North Dakota lawmakers jump into Apple/Epic fight with new app store bill


    A wide lawn surrounds a 21-story Art Deco tower.
    Enlarge / North Dakota’s capitol, in Bismarck, features convenient floral labeling.

    The North Dakota state Senate is jumping into a simmering feud between Apple and iOS software developers with a bill that would make it illegal for device makers to require to use their app stores and payment systems.

    The bill (PDF) has two main prongs. First, it would make it unlawful for companies such as Google and Apple to make their app stores the “exclusive means” of distributing apps on their platforms. Second, it would prohibit those providers from requiring third parties to use their digital transaction or in-app payment systems in their applications.

    The proposed law applies to app stores for which gross sales receipts to North Dakota residents exceed $10 million in a calendar year. It applies to any “general-purpose hardware,” including tablets and smartphones, but it explicitly excludes “special-purpose digital application distribution platforms” such as gaming consoles, music players, and “other special-purpose devices connected to the internet.” Thread that needle, and you’re left with a pretty firm arrow pointing directly at Google’s and Apple’s mobile app platforms. (It could also apply to the Mac OS and Windows app stores for laptop and desktop computers, but those platforms are already less restrictive.)

    “The purpose of the bill is to level the playing field for app developers in North Dakota and protect customers from devastating, monopolistic fees imposed by big tech companies,” Republican state Sen. Kyle Davison said to local reporters when he introduced the bill, The Bismarck Tribune reports.

    The targets

    Google does permit users to go around the built-in Android app store to side-load apps, which would probably put it in the clear as far as that part of the bill goes. Apple, however, infamously does not, and it is facing antitrust complaints about that restriction from the makers of several apps including Telegram.
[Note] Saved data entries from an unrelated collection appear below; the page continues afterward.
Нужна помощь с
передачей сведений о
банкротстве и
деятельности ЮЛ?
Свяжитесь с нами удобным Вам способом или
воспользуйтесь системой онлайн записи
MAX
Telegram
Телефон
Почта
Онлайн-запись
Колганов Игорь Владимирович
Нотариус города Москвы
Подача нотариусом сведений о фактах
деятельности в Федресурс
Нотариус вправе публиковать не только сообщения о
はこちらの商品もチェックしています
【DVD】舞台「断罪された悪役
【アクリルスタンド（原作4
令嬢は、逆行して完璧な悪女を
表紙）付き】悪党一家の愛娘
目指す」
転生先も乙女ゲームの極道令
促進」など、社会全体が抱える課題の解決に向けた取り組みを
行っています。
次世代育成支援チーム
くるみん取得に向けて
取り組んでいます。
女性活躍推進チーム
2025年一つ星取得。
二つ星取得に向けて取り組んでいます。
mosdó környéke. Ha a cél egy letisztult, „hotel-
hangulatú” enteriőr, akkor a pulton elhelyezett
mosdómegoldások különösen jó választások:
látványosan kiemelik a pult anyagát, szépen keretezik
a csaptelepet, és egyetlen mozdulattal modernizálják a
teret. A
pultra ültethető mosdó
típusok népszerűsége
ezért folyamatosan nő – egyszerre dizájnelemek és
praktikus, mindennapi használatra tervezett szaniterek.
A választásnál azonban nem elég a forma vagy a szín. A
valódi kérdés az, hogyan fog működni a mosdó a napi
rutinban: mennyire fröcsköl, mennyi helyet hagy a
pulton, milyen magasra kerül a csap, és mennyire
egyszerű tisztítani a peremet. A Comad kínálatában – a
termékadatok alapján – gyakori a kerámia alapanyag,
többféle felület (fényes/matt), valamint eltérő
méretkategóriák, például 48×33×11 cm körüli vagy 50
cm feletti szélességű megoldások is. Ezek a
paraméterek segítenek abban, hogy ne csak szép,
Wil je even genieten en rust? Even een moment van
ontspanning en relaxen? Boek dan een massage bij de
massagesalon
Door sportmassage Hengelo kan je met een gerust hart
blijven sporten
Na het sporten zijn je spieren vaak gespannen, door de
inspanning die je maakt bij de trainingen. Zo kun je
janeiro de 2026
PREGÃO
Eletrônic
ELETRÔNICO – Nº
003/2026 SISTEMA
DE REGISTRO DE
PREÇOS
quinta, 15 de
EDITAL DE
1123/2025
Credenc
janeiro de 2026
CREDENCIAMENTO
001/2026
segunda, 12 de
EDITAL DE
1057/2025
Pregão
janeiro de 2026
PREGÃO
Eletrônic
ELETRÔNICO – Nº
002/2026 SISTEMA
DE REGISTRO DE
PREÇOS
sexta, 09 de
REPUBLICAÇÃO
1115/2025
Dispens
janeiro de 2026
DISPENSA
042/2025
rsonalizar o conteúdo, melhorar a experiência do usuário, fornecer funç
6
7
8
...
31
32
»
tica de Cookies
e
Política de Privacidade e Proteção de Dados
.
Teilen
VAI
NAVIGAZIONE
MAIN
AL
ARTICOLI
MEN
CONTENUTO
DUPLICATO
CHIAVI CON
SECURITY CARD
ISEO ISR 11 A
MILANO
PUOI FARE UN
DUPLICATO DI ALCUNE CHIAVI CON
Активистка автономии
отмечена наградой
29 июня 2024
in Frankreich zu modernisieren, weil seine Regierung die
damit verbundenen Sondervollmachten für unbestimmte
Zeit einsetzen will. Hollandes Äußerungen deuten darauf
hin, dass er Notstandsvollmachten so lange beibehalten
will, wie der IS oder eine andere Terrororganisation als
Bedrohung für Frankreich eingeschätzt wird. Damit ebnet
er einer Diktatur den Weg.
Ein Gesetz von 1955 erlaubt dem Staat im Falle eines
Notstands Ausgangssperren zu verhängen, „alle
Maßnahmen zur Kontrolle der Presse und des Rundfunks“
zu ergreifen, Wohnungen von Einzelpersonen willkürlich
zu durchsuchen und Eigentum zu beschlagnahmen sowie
    Even more under threat, however, is the 30 percent cut of sales that Apple and Google make from requiring apps on their respective platforms to use their own payment platforms. ProtonMail’s founder and CEO last year called Apple’s cut “virtually indistinguishable from a protection racket.” ProtonMail in this is in line with several other developers, such as Spotify, who have publicly complained that the fee amounts to a tax on non-Apple software that makes it harder to compete against Apple-native apps, because they either have to take a 30 percent hit to their revenue or pass the cost along to consumers and look more expensive in comparison.

    If you’re thinking this sounds familiar, you’re right. The proposal is closely bound to the heated fight between Epic and Apple playing out right now in federal court.

    All of this has happened before right now…

    Back in August, Epic Games, maker of Fortnite, picked a fight with Apple and Google by launching an alternative payment system for in-app purchases inside of the game. Apple booted it from the iOS app store within hours, as predicted, and Epic immediately filed an antitrust suit against the company in federal court. That case is still very much in progress at the moment.

    Last fall, in the midst of this dispute, Epic brought in 12 other companies to launch a lobbying group, the Coalition for App Fairness, to fight back against Apple. Spotify, Bandcamp, and Protonmail, all of whom publicly took Apple to task for its App Store policies, were among the founders, alongside Epic; the group now has more than 45 member businesses.

    According to the New York Times, the lobbyist who proposed the draft legislation to the state senator who sponsored it was working on behalf of both Epic Games and the Coalition.

    North Dakota may be just one low-population state (it has fewer than 1 million residents), but it’s not the only state where legislators are looking at taking action against the big international tech firms on their own. Arizona also has an extremely similar bill under consideration in its state legislature at the moment.

    In the absence of federal regulation states are acting on other facets of the digital economy, too. Virginia last week became the second state, after California, to pass a comprehensive digital privacy law, and Maryland last week became the first in the nation to impose a tax on digital advertising revenue.